— TASK TO CARRY OUT —
Rewrite the part of the records that opens with the line containing "genus: Dasiphora" and closes with the line containing "collector number: 13671", changing "collectors" to "collected by" and leaving everything else as it is.

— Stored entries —
+++
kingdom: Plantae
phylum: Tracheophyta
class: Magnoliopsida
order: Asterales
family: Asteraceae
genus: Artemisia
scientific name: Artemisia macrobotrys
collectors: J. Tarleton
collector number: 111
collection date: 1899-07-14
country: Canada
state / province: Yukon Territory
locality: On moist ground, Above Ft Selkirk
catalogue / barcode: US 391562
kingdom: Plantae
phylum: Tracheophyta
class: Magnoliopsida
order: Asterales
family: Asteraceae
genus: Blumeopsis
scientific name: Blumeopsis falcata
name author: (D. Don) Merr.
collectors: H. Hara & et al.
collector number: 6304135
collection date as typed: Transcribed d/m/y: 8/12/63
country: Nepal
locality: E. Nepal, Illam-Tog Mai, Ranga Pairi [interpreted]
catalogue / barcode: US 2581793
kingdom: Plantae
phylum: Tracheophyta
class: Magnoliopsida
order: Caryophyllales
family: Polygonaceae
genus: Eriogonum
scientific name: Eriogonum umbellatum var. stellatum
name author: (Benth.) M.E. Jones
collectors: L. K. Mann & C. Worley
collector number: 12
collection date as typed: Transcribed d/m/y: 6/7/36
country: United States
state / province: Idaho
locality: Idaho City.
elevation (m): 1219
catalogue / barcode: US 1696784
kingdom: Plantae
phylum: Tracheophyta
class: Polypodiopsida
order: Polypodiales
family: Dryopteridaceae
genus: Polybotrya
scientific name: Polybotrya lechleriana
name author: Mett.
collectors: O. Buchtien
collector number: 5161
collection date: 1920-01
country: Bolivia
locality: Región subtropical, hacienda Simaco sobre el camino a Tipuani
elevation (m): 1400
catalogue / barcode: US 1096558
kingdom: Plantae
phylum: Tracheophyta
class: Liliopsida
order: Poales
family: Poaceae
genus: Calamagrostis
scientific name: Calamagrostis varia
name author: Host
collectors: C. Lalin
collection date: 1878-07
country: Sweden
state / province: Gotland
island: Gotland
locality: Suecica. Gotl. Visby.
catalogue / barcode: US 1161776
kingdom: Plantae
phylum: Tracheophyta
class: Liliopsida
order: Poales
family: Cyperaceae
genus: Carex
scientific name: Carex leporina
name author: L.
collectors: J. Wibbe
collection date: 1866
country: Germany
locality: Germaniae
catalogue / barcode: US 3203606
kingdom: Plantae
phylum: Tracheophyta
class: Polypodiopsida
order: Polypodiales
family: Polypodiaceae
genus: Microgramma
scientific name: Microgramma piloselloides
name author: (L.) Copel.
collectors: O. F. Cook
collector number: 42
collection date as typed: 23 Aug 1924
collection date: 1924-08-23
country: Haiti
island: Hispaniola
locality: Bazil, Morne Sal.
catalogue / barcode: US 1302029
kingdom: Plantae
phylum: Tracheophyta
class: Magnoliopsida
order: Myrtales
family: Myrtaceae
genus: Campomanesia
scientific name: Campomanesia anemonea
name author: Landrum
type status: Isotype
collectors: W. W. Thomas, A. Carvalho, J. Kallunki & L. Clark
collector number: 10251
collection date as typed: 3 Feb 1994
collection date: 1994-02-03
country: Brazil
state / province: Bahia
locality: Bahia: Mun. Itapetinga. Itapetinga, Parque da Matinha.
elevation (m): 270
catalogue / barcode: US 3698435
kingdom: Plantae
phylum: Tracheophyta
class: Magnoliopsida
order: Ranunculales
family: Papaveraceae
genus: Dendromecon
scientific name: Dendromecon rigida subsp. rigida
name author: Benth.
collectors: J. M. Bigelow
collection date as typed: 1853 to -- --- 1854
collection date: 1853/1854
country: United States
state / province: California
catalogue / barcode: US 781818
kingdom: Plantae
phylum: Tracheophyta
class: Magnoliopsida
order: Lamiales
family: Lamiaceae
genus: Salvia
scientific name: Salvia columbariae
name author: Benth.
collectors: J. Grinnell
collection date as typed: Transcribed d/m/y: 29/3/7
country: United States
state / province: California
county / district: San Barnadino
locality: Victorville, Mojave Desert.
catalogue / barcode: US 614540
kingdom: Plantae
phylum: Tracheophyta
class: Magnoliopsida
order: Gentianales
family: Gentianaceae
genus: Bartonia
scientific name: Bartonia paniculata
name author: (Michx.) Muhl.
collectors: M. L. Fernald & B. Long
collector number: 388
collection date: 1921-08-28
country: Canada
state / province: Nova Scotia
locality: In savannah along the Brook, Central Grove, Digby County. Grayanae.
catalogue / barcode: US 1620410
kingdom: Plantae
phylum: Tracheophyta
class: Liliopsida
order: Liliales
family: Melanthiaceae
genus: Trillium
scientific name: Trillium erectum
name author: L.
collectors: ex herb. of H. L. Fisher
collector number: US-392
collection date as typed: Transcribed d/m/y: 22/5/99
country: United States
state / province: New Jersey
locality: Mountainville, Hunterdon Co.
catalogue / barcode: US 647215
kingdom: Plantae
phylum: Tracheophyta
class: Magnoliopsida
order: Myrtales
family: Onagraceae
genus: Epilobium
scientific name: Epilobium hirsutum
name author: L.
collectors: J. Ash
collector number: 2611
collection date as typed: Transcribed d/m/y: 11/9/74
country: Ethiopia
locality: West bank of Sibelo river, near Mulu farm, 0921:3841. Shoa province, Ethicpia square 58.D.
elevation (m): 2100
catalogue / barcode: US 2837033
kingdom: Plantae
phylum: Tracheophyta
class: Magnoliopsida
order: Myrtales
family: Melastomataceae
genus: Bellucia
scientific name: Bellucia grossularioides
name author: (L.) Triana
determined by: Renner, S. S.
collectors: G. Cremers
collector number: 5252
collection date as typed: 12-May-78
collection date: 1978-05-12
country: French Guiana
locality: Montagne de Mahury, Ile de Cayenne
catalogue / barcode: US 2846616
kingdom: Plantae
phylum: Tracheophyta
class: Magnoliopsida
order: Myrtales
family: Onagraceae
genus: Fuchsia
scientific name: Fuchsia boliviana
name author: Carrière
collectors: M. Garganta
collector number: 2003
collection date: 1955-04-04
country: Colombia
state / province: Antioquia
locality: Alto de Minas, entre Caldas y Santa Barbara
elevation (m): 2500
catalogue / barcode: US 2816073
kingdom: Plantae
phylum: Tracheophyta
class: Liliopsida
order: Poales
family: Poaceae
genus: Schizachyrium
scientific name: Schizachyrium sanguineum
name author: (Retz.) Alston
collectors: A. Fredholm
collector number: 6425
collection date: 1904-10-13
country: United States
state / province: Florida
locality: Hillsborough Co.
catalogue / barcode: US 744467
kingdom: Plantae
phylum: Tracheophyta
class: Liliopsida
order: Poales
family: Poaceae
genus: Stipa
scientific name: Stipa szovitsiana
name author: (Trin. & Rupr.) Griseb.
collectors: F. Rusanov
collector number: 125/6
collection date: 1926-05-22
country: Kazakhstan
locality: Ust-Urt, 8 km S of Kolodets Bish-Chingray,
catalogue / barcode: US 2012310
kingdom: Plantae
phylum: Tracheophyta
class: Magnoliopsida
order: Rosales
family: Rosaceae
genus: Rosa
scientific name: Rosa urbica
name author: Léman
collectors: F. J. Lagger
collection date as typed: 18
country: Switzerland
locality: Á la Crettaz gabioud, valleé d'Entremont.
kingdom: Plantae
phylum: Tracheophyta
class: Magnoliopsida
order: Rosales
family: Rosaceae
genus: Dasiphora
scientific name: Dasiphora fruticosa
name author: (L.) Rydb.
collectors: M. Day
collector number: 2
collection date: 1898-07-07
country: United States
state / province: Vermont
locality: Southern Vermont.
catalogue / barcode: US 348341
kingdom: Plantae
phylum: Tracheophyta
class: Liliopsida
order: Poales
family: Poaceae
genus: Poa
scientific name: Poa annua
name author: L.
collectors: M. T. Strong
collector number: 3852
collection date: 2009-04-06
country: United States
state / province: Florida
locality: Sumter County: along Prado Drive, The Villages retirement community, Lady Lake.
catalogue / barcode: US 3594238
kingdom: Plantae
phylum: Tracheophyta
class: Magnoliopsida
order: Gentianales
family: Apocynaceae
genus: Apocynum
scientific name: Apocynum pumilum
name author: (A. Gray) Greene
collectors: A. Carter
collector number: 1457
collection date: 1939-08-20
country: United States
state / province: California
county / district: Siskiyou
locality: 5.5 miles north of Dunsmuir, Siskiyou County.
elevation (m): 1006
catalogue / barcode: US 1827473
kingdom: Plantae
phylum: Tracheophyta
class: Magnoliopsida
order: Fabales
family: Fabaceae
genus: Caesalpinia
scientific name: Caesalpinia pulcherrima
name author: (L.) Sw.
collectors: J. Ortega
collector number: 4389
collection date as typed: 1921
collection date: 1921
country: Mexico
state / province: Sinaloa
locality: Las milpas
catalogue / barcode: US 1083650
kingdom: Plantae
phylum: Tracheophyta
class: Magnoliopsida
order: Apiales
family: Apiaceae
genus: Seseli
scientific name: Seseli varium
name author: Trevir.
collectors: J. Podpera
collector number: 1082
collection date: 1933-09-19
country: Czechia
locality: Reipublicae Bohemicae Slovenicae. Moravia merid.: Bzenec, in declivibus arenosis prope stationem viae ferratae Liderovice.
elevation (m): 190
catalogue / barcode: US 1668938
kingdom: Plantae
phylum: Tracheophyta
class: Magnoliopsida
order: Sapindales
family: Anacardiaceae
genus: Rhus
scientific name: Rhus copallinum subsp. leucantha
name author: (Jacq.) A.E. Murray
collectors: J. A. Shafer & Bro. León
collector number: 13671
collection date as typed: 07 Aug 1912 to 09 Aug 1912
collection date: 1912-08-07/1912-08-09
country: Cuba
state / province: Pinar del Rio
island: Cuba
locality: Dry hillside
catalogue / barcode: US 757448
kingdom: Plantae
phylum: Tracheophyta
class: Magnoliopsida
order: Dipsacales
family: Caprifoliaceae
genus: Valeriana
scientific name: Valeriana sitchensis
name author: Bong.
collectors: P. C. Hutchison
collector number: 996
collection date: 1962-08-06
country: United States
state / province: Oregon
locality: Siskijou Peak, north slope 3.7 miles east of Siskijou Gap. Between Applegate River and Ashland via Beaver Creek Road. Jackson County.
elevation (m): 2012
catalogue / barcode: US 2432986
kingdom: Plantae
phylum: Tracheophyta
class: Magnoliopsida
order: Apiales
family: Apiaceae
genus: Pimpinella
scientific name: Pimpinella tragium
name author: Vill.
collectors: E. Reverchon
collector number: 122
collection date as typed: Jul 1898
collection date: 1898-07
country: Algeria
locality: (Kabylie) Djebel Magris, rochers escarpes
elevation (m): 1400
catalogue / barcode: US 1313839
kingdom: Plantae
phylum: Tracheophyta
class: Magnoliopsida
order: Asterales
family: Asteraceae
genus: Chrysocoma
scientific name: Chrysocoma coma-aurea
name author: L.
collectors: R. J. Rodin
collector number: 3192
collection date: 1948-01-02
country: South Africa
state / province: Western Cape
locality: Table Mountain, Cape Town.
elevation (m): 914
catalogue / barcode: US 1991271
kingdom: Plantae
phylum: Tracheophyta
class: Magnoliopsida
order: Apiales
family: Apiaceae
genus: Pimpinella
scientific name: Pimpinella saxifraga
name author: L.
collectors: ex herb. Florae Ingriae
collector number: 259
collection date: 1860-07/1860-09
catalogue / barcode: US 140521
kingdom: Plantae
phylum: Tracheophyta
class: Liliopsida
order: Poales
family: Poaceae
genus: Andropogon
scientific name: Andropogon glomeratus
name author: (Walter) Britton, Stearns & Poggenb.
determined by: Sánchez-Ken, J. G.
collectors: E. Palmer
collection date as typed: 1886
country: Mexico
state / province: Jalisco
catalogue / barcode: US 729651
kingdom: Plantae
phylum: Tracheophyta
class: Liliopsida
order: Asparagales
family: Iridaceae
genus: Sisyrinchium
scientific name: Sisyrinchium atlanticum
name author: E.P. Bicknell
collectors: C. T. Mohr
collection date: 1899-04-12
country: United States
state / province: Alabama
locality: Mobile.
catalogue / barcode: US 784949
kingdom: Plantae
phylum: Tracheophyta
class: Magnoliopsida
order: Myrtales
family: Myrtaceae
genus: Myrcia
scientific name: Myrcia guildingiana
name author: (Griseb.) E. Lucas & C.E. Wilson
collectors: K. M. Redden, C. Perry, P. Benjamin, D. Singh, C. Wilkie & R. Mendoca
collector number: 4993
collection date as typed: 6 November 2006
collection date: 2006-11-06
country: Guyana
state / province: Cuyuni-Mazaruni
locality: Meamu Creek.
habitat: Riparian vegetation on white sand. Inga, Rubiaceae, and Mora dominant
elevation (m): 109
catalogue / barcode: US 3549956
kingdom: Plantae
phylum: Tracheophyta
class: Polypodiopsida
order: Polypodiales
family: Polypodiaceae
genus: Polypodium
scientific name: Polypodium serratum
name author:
+++
— SOLUTION TO THIS PROBLEM —
genus: Dasiphora
scientific name: Dasiphora fruticosa
name author: (L.) Rydb.
collected by: M. Day
collector number: 2
collection date: 1898-07-07
country: United States
state / province: Vermont
locality: Southern Vermont.
catalogue / barcode: US 348341
kingdom: Plantae
phylum: Tracheophyta
class: Liliopsida
order: Poales
family: Poaceae
genus: Poa
scientific name: Poa annua
name author: L.
collected by: M. T. Strong
collector number: 3852
collection date: 2009-04-06
country: United States
state / province: Florida
locality: Sumter County: along Prado Drive, The Villages retirement community, Lady Lake.
catalogue / barcode: US 3594238
kingdom: Plantae
phylum: Tracheophyta
class: Magnoliopsida
order: Gentianales
family: Apocynaceae
genus: Apocynum
scientific name: Apocynum pumilum
name author: (A. Gray) Greene
collected by: A. Carter
collector number: 1457
collection date: 1939-08-20
country: United States
state / province: California
county / district: Siskiyou
locality: 5.5 miles north of Dunsmuir, Siskiyou County.
elevation (m): 1006
catalogue / barcode: US 1827473
kingdom: Plantae
phylum: Tracheophyta
class: Magnoliopsida
order: Fabales
family: Fabaceae
genus: Caesalpinia
scientific name: Caesalpinia pulcherrima
name author: (L.) Sw.
collected by: J. Ortega
collector number: 4389
collection date as typed: 1921
collection date: 1921
country: Mexico
state / province: Sinaloa
locality: Las milpas
catalogue / barcode: US 1083650
kingdom: Plantae
phylum: Tracheophyta
class: Magnoliopsida
order: Apiales
family: Apiaceae
genus: Seseli
scientific name: Seseli varium
name author: Trevir.
collected by: J. Podpera
collector number: 1082
collection date: 1933-09-19
country: Czechia
locality: Reipublicae Bohemicae Slovenicae. Moravia merid.: Bzenec, in declivibus arenosis prope stationem viae ferratae Liderovice.
elevation (m): 190
catalogue / barcode: US 1668938
kingdom: Plantae
phylum: Tracheophyta
class: Magnoliopsida
order: Sapindales
family: Anacardiaceae
genus: Rhus
scientific name: Rhus copallinum subsp. leucantha
name author: (Jacq.) A.E. Murray
collected by: J. A. Shafer & Bro. León
collector number: 13671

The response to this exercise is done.